_Document section_
——
The absolute liability found within section 240 "is contingent upon the existence of a hazard contemplated in section 240(1) and the failure to use, or the inadequacy of, a safety device of the kind enumerated therein" (O'Brien v Port Auth. of N.Y. &N.J, 29 N.Y.3d 27, 33 [2017] [internal quotation marks and citation omitted]; Narducci v Manhasset Bay Assoc., 96 N.Y.2d 259, 267 [2001]). Accordingly, to prevail on a Labor Law § 240(1) claim, a plaintiff must establish that the statute was violated, and that this violation was a proximate cause of the plaintiffs injuries (Barreto v Metropolitan Transp. Auth., 25 N.Y.3d 426, 433 [2015]).

'"Where a ladder is offered as a work-site safety device, it must be sufficient to provide proper protection. It is well settled that [the] failure to properly secure a ladder, to ensure that it remain[s] steady and erect while being used, constitutes a violation of Labor Law § 240(1)'" (Hill v City of New York, 140 A.D.3d 568, 569 ; quoting Montalvo v J. Petrocelli Constr., Inc., 8 A.D.3d 173, 174 [1st Dept 2004]).
——
_Data extract_

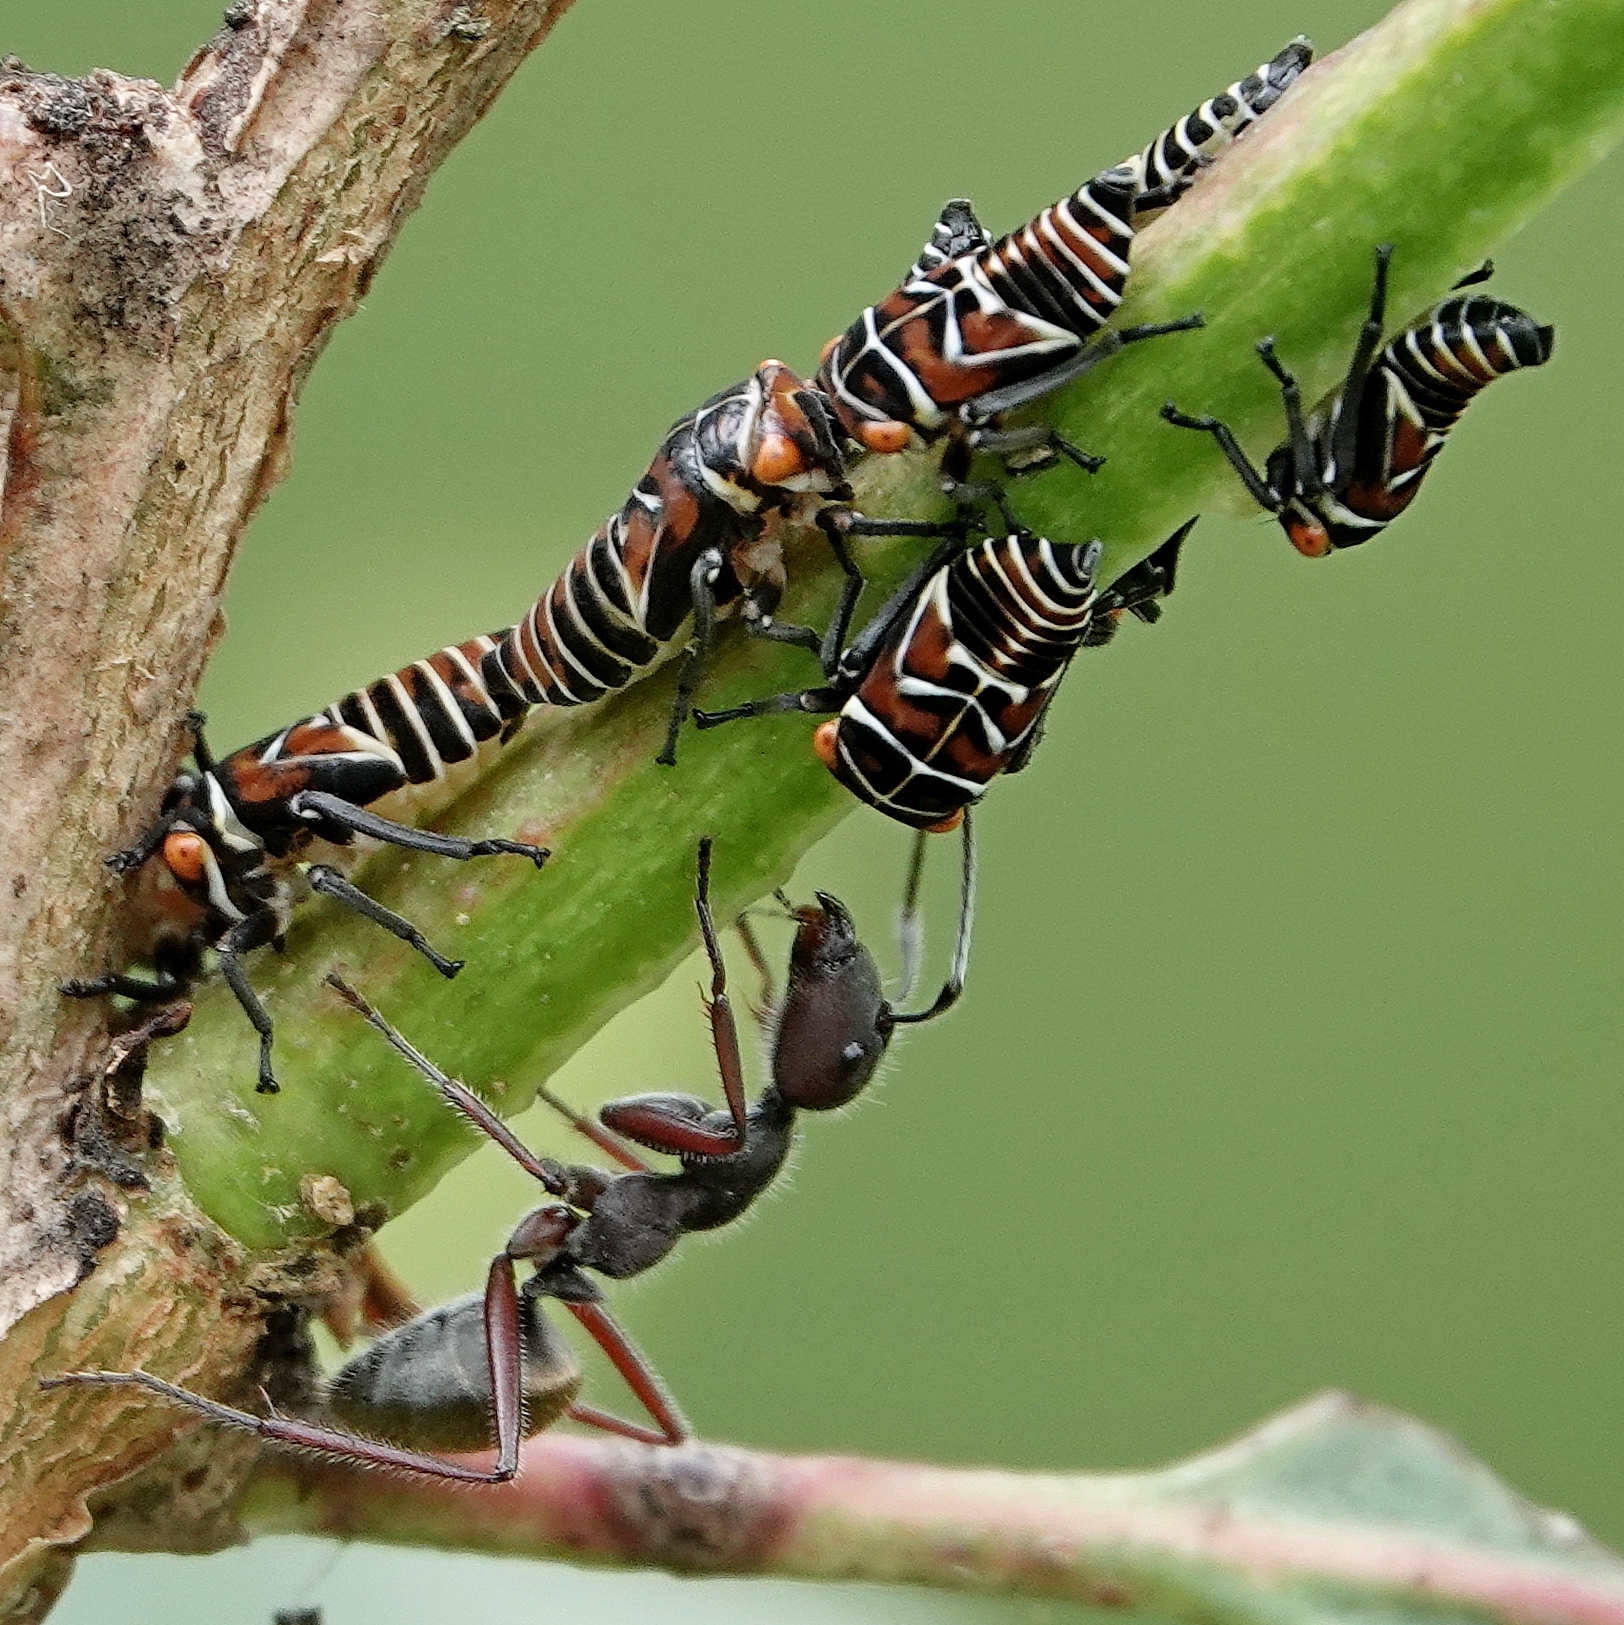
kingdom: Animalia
——
_Written task 1_
From the Labor Law excerpt, print the passage from "The absolute liability" to "426, 433 [2015]).".
_Written task 2_
In the Labor Law excerpt, what two things must a plaintiff establish to prevail on a Labor Law § 240(1) claim?

_Written answer 1_
The absolute liability found within section 240 "is contingent upon the existence of a hazard contemplated in section 240(1) and the failure to use, or the inadequacy of, a safety device of the kind enumerated therein" (O'Brien v Port Auth. of N.Y. &N.J, 29 N.Y.3d 27, 33 [2017] [internal quotation marks and citation omitted]; Narducci v Manhasset Bay Assoc., 96 N.Y.2d 259, 267 [2001]). Accordingly, to prevail on a Labor Law § 240(1) claim, a plaintiff must establish that the statute was violated, and that this violation was a proximate cause of the plaintiffs injuries (Barreto v Metropolitan Transp. Auth., 25 N.Y.3d 426, 433 [2015]).

_Written answer 2_
The plaintiff must establish that the statute was violated and that this violation was a proximate cause of the injuries.